Assignment: Look through the listing below and give the number of lines that hold "Media". Say nothing more.

Dataset entries:
____________
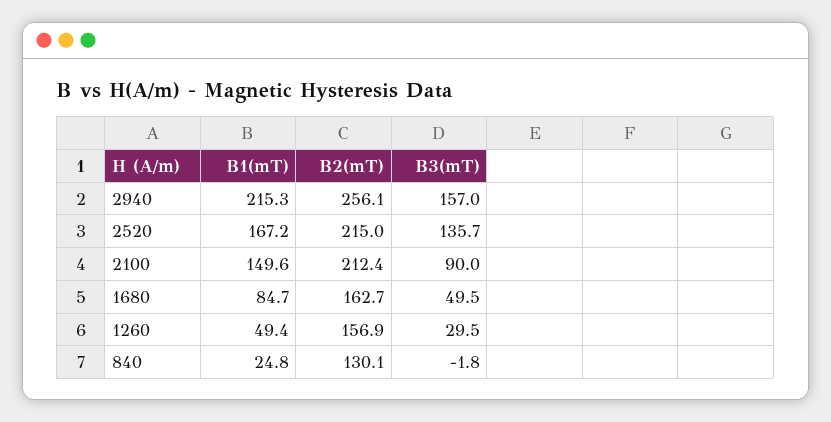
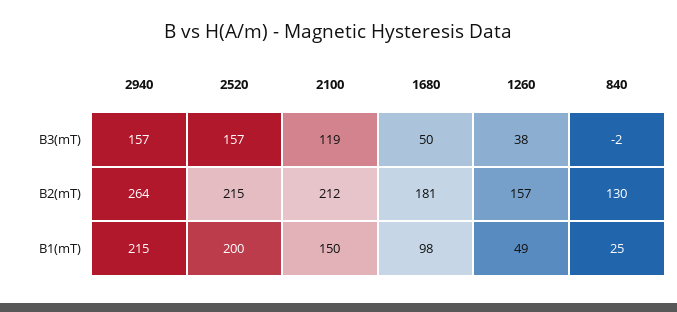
B2(mT), 2940: 256.1 -> 264
B1(mT), 2520: 167.2 -> 200
B3(mT), 2520: 135.7 -> 157
B3(mT), 2100: 90 -> 119
B1(mT), 1680: 84.7 -> 98
B2(mT), 1680: 162.7 -> 181
B3(mT), 1260: 29.5 -> 38

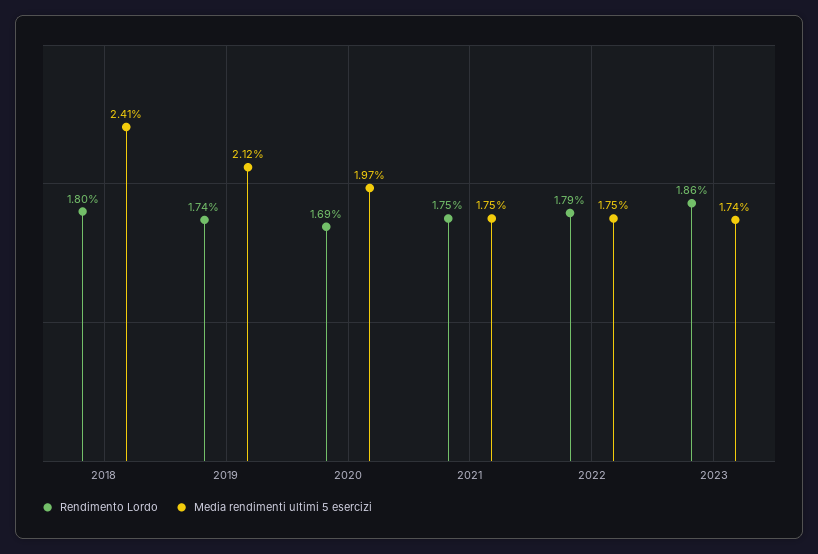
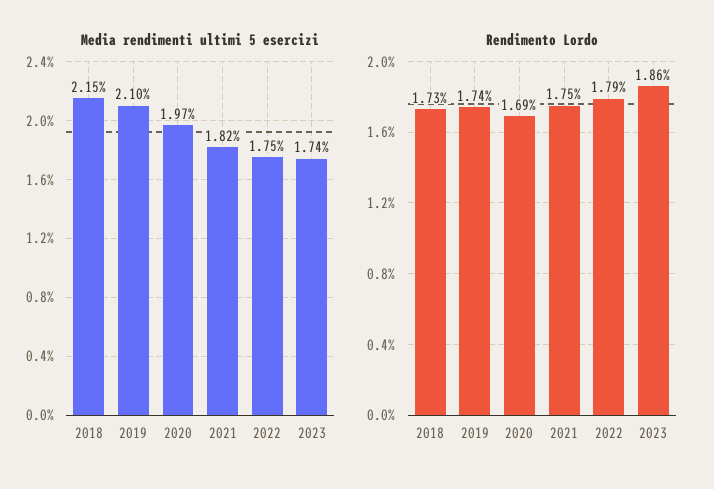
Rendimento Lordo, 2018: 1.8 -> 1.73
Media rendimenti ultimi 5 esercizi, 2018: 2.41 -> 2.15
Media rendimenti ultimi 5 esercizi, 2019: 2.12 -> 2.1
Media rendimenti ultimi 5 esercizi, 2021: 1.75 -> 1.82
____________
Task output: 3